13 Thou wentest forth for the salvation of thy people, to save thine anointed: thou shalt bring death on the heads of transgressors; thou has brought bands upon [their] neck. (Pause)
Gij rukt uit, om uw volk te verlossen, En uw Gezalfde te redden; Maar Gij slaat het dak van het huis Van den goddeloze te pletter, Legt de grondslagen bloot Tot op de rots.
14 Thou didst cut asunder the heads of princes with amazement, they shall tremble in it; they shall burst their bridles, [they shall be] as a poor man devouring in secret.
Gij doorboort met uw lans het hoofd van zijn helden, Die aanstormen, om mij te verstrooien; Die al jubelen, Als hadden ze den ongelukkige in zijn schuilhoek verslonden.
15 And thou dost cause thine horses to enter the sea, disturbing much water.
Met uw paarden betreedt Gij de zee, Onder het bulderen der machtige wateren.
16 I watched, and my belly trembled at the sound of the prayer of my lips, and trembling entered into my bones, and my frame was troubled within me; I will rest in the day of affliction, from going up to the people of my sojourning.

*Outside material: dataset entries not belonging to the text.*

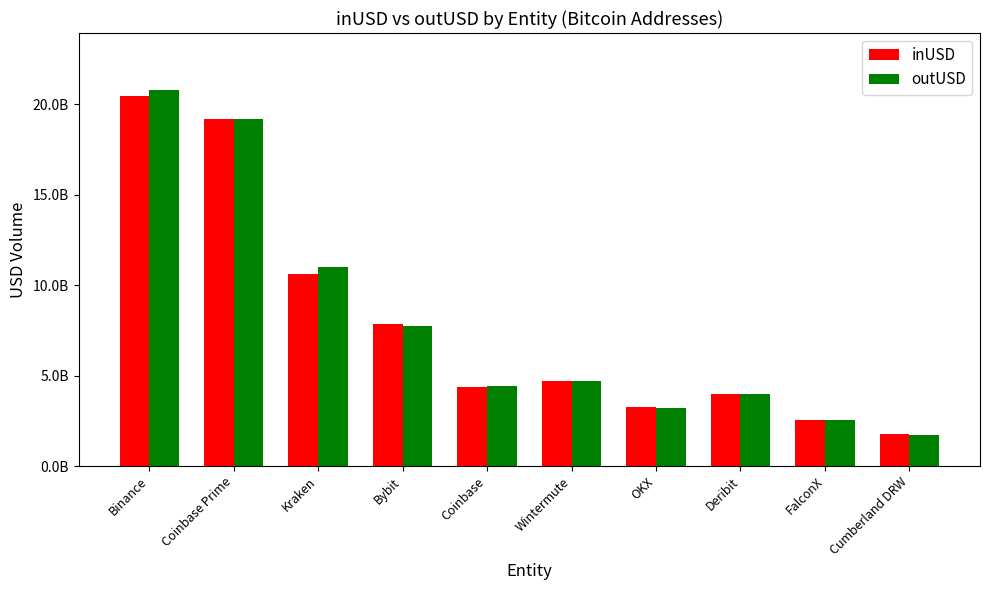

The inUSD series shows 3876076137.0 at Bybit. True or false?

False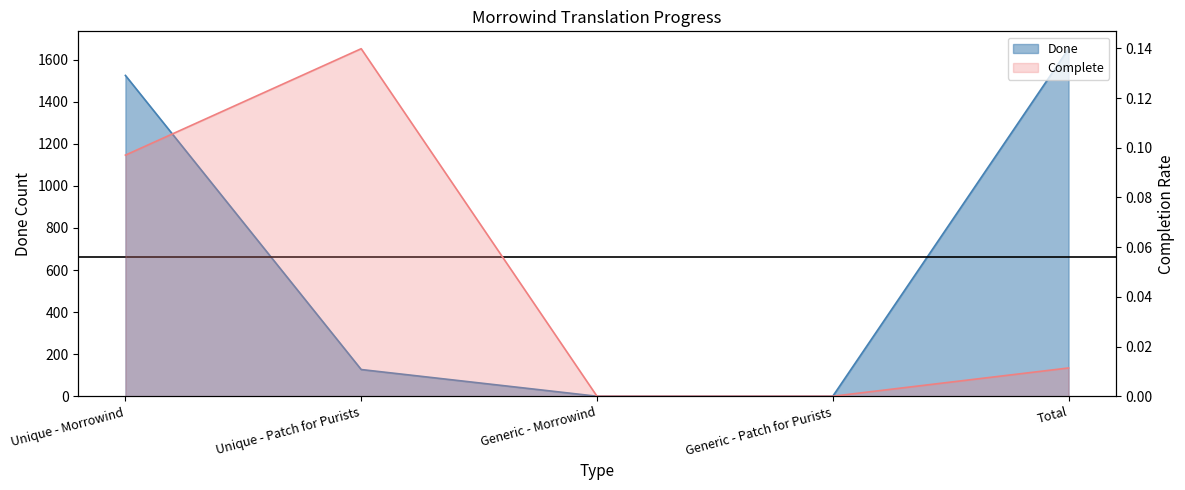

Reading right to left, list all the values displayed in this chart.

Done: 1652.0	0.0	0.0	127.0	1525.0
Complete: 0.0	0.0	0.0	0.1	0.1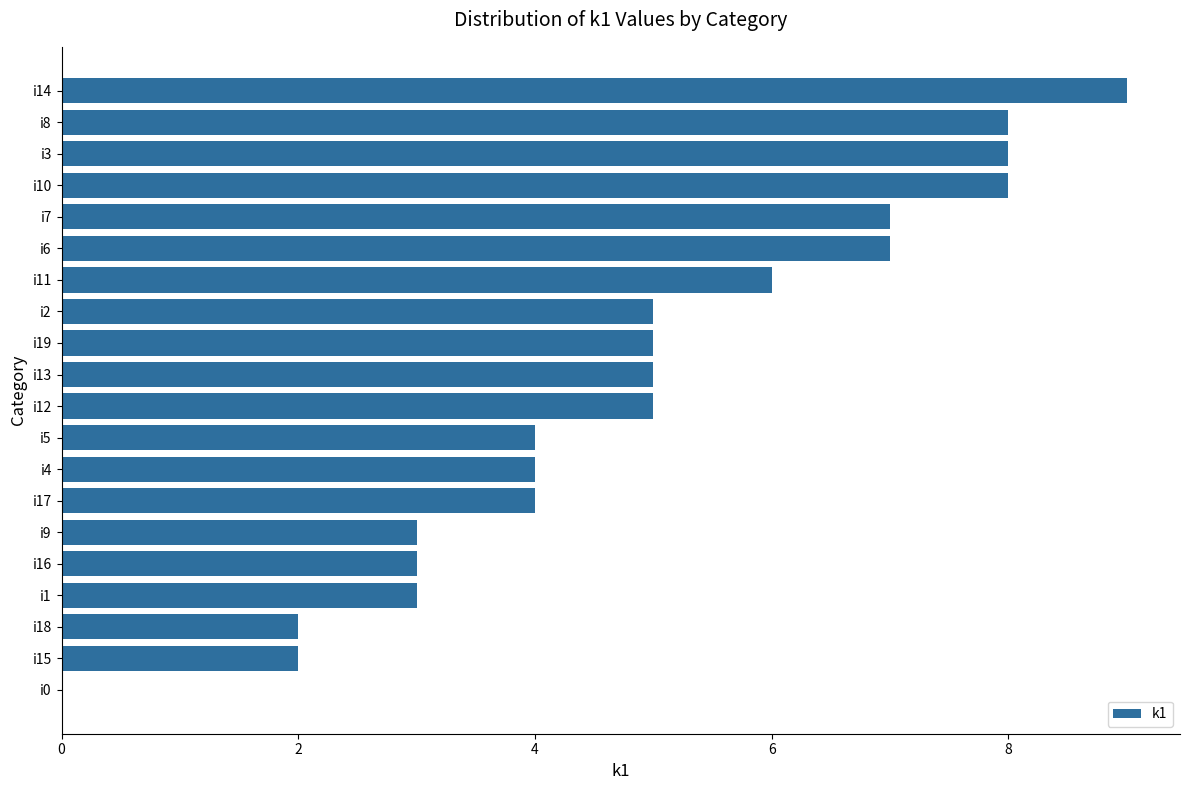

What is the average value?

5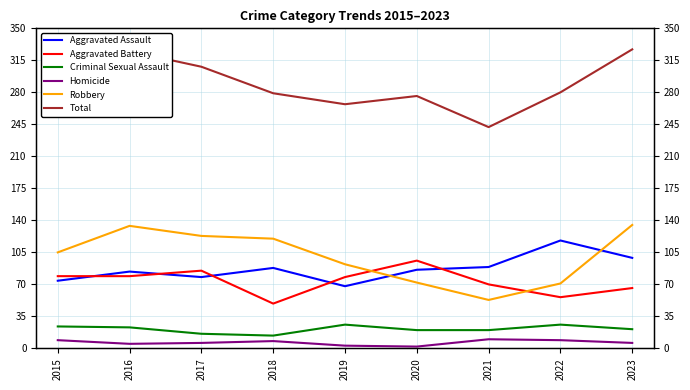

How many lines are shown in the chart?

6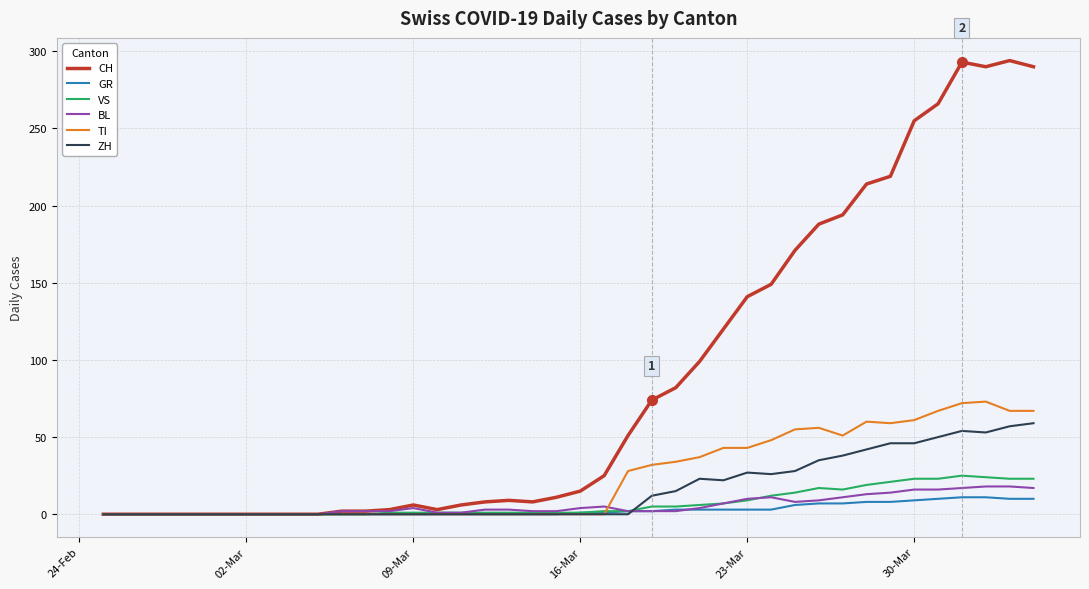

Which series has the largest total across all categories?

CH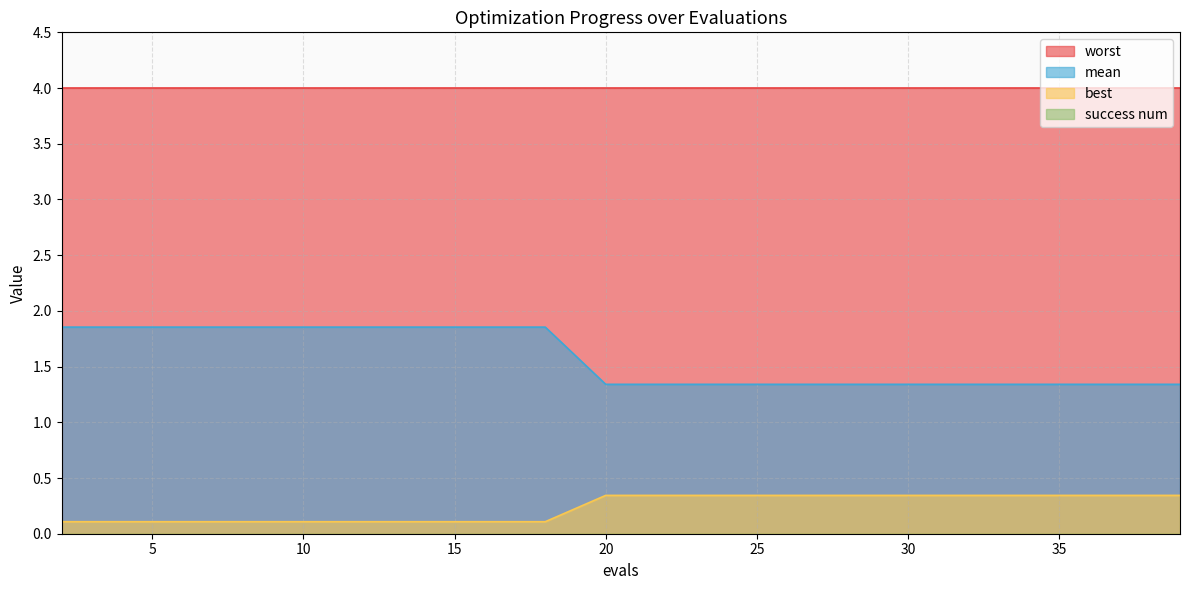

Which series has the largest total across all categories?

worst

Ik hoor het, en mijn binnenste rilt, Ik verneem het met bevende lippen; Mijn beenderen worden weggevreten, Mijn schreden wankelen, waar ik ga: Zo verbeid ik de dag van ellende, Die aanbreekt voor het volk, dat ons kwelt!
17 For [though] the fig-tree shall bear no fruit, and there shall be no produce on the vines; the labour of the olive shall fail, and the fields shall produce no food: the sheep have failed from the pasture, and there are no oxen at the cribs;
Al bloeit dan de vijgeboom niet, En geeft de wijnstok geen vrucht; Al mislukt de oogst van de olijf, En brengt de akker geen spijs; Al zijn de schapen weg uit de kooi, En zijn er geen runderen in de stallen:
18 yet I will exult in the Lord, I will joy in God my Saviour.
Toch zal ik mij in Jahweh verheugen, Mij verblijden in den God van mijn heil!
19 The Lord God is my strength, and he will perfectly strengthen my feet; he mounts me upon high places, that I may conquer by his song.
Jahweh, de Heer, is mijn kracht, Hij maakt mijn voeten vlug als van hinden, En laat mij de hoogten betreden! Voor muziekbegeleiding; met harpen.